Shortlisted for Irish Book Award: Children’s Book of the Year
Shortlisted for Sheffield Children’s Book Award 2011
Shortlisted for Hull Children’s Book Award 2011
Winner : Children’s Book of the Year 2011 (Slovakia)
Longlisted for UK Literacy Assocation Children’s Book of the Year 2012
Longlisted for the 2012 Carnegie Medal
Eight year-old Noah’s problems seem easier to deal with if he doesn’t think about them. So he runs away, taking an untrodden path through the forest.
Before long he comes across a shop. But this is no ordinary shop. It is a toy shop full of the most amazing toys and brimming with the most wonderful magic. And here Noah meets a very unusual toymaker.
The toymaker has a story to tell and it’s a story of adventure and wonder and broken promises. He takes Noah on a journey. A journey that will change his life.
And it could change yours too.
Reviews:
“Timeless and imaginative. I don’t know how Boyne does it but his story is incredibly resonant.”

* [WORK TASK A]:
Reproduce the rows word for word, beginning at the first row and stopping after the line that contains "Επόμενο άρθρο".
The book description and the rows come from unrelated sources.

* [DATA SHOWN]:
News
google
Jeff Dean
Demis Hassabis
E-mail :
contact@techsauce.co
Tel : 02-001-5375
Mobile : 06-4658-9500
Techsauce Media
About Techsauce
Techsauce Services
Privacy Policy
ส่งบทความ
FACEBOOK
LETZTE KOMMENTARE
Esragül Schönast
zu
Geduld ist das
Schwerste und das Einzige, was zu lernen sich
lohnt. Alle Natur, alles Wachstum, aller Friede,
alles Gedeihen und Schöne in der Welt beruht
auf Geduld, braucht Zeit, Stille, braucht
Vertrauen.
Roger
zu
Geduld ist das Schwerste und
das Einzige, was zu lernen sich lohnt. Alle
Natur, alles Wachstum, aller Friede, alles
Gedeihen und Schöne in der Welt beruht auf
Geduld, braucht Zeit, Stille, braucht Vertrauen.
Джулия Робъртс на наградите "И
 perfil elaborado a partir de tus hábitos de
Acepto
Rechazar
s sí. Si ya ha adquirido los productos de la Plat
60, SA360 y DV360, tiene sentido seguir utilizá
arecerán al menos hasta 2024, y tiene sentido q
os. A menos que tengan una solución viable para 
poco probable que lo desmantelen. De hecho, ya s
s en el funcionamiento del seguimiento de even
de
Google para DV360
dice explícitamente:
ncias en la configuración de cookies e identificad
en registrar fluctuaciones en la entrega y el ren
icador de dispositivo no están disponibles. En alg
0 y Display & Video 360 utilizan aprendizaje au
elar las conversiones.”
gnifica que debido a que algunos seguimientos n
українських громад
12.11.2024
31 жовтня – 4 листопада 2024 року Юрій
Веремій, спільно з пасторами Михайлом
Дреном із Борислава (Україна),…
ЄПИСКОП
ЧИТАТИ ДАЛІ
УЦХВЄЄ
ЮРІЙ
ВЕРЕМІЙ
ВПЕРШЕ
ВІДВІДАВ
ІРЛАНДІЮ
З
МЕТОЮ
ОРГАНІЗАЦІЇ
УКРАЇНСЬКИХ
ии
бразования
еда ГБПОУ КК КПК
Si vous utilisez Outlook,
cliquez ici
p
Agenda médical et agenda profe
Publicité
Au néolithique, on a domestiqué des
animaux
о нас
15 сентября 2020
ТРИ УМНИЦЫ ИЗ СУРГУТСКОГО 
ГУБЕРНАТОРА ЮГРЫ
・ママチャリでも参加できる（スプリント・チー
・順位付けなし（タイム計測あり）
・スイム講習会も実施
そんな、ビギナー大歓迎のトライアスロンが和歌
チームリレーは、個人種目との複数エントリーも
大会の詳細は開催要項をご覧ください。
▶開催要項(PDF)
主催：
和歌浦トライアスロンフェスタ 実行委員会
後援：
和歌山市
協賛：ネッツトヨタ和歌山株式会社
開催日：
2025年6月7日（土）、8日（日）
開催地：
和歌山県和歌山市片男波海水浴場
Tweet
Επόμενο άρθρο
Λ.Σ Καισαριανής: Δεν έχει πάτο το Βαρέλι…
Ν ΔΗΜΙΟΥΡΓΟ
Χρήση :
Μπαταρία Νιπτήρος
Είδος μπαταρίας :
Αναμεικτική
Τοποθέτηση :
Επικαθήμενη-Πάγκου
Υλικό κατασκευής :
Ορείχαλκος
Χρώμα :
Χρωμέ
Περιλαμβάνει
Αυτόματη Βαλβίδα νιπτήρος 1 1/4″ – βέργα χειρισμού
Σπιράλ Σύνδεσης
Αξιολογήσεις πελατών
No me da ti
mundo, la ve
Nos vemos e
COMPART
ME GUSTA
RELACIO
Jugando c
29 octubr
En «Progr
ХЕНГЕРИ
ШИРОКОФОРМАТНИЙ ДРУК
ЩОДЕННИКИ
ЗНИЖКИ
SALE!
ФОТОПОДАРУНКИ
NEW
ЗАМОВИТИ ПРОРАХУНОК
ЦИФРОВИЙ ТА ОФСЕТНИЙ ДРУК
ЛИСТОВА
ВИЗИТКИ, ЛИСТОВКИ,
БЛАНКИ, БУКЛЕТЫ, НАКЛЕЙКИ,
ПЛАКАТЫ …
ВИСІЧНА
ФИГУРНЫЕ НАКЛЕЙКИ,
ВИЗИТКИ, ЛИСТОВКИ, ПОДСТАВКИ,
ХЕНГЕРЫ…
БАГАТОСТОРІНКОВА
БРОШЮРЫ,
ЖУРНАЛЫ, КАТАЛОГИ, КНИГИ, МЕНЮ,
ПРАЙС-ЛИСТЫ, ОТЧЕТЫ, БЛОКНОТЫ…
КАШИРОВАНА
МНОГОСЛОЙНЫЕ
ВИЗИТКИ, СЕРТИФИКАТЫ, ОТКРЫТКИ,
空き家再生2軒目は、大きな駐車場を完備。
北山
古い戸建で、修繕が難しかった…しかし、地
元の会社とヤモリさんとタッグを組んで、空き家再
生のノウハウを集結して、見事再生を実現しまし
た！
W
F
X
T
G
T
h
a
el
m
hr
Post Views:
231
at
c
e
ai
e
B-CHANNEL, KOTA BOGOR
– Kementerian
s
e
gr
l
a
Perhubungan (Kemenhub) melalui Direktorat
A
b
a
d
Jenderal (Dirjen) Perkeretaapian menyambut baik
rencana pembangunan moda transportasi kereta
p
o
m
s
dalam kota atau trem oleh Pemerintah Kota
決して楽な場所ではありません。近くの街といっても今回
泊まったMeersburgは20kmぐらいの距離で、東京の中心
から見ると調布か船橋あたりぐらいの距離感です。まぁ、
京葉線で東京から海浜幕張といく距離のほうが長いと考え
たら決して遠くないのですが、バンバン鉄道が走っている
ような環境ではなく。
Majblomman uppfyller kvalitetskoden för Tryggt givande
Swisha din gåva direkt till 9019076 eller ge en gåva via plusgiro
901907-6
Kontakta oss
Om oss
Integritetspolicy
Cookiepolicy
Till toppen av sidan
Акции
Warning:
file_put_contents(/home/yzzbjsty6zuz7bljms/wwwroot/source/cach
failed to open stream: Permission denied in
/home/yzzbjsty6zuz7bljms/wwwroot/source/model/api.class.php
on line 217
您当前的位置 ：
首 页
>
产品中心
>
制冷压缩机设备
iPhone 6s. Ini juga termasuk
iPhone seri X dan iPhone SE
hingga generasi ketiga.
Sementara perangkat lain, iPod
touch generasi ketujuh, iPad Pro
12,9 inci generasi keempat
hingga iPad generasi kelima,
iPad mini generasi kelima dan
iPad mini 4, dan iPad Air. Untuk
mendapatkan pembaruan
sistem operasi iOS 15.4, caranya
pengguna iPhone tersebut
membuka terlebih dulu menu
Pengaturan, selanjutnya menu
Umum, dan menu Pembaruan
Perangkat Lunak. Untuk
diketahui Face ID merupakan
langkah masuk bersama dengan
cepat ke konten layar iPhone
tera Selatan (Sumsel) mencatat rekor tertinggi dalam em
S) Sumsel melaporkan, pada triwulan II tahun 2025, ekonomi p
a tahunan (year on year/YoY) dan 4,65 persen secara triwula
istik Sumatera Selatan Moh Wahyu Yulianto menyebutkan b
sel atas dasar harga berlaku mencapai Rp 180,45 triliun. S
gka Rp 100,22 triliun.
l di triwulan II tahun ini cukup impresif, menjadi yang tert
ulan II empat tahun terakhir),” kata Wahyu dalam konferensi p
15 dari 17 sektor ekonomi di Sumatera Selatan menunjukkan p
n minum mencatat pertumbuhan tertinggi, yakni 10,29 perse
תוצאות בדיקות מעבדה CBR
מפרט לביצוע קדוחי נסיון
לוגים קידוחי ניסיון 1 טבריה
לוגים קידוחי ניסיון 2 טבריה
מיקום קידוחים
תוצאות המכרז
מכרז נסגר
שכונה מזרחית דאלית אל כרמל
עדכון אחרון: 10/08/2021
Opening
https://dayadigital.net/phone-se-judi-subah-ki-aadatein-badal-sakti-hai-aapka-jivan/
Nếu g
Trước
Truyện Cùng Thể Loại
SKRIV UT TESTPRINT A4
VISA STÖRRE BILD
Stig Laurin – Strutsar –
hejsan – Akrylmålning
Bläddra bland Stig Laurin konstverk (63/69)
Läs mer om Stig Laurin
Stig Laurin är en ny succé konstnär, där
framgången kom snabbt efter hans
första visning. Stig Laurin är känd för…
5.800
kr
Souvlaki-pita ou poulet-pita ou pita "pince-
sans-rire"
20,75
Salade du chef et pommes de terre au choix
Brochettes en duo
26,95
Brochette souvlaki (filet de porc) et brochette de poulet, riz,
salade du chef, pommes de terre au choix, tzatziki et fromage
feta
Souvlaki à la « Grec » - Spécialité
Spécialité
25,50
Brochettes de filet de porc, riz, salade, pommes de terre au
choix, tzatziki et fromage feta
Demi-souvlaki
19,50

* [WORK TASK B]:
Write out the passage of the book description exactly, beginning at the words "Before long he" and stopping after "change his life.".

* [WORKED SOLUTION A]:
News
google
Jeff Dean
Demis Hassabis
E-mail :
contact@techsauce.co
Tel : 02-001-5375
Mobile : 06-4658-9500
Techsauce Media
About Techsauce
Techsauce Services
Privacy Policy
ส่งบทความ
FACEBOOK
LETZTE KOMMENTARE
Esragül Schönast
zu
Geduld ist das
Schwerste und das Einzige, was zu lernen sich
lohnt. Alle Natur, alles Wachstum, aller Friede,
alles Gedeihen und Schöne in der Welt beruht
auf Geduld, braucht Zeit, Stille, braucht
Vertrauen.
Roger
zu
Geduld ist das Schwerste und
das Einzige, was zu lernen sich lohnt. Alle
Natur, alles Wachstum, aller Friede, alles
Gedeihen und Schöne in der Welt beruht auf
Geduld, braucht Zeit, Stille, braucht Vertrauen.
Джулия Робъртс на наградите "И
 perfil elaborado a partir de tus hábitos de
Acepto
Rechazar
s sí. Si ya ha adquirido los productos de la Plat
60, SA360 y DV360, tiene sentido seguir utilizá
arecerán al menos hasta 2024, y tiene sentido q
os. A menos que tengan una solución viable para 
poco probable que lo desmantelen. De hecho, ya s
s en el funcionamiento del seguimiento de even
de
Google para DV360
dice explícitamente:
ncias en la configuración de cookies e identificad
en registrar fluctuaciones en la entrega y el ren
icador de dispositivo no están disponibles. En alg
0 y Display & Video 360 utilizan aprendizaje au
elar las conversiones.”
gnifica que debido a que algunos seguimientos n
українських громад
12.11.2024
31 жовтня – 4 листопада 2024 року Юрій
Веремій, спільно з пасторами Михайлом
Дреном із Борислава (Україна),…
ЄПИСКОП
ЧИТАТИ ДАЛІ
УЦХВЄЄ
ЮРІЙ
ВЕРЕМІЙ
ВПЕРШЕ
ВІДВІДАВ
ІРЛАНДІЮ
З
МЕТОЮ
ОРГАНІЗАЦІЇ
УКРАЇНСЬКИХ
ии
бразования
еда ГБПОУ КК КПК
Si vous utilisez Outlook,
cliquez ici
p
Agenda médical et agenda profe
Publicité
Au néolithique, on a domestiqué des
animaux
о нас
15 сентября 2020
ТРИ УМНИЦЫ ИЗ СУРГУТСКОГО 
ГУБЕРНАТОРА ЮГРЫ
・ママチャリでも参加できる（スプリント・チー
・順位付けなし（タイム計測あり）
・スイム講習会も実施
そんな、ビギナー大歓迎のトライアスロンが和歌
チームリレーは、個人種目との複数エントリーも
大会の詳細は開催要項をご覧ください。
▶開催要項(PDF)
主催：
和歌浦トライアスロンフェスタ 実行委員会
後援：
和歌山市
協賛：ネッツトヨタ和歌山株式会社
開催日：
2025年6月7日（土）、8日（日）
開催地：
和歌山県和歌山市片男波海水浴場
Tweet
Επόμενο άρθρο

* [WORKED SOLUTION B]:
Before long he comes across a shop. But this is no ordinary shop. It is a toy shop full of the most amazing toys and brimming with the most wonderful magic. And here Noah meets a very unusual toymaker.
The toymaker has a story to tell and it’s a story of adventure and wonder and broken promises. He takes Noah on a journey. A journey that will change his life.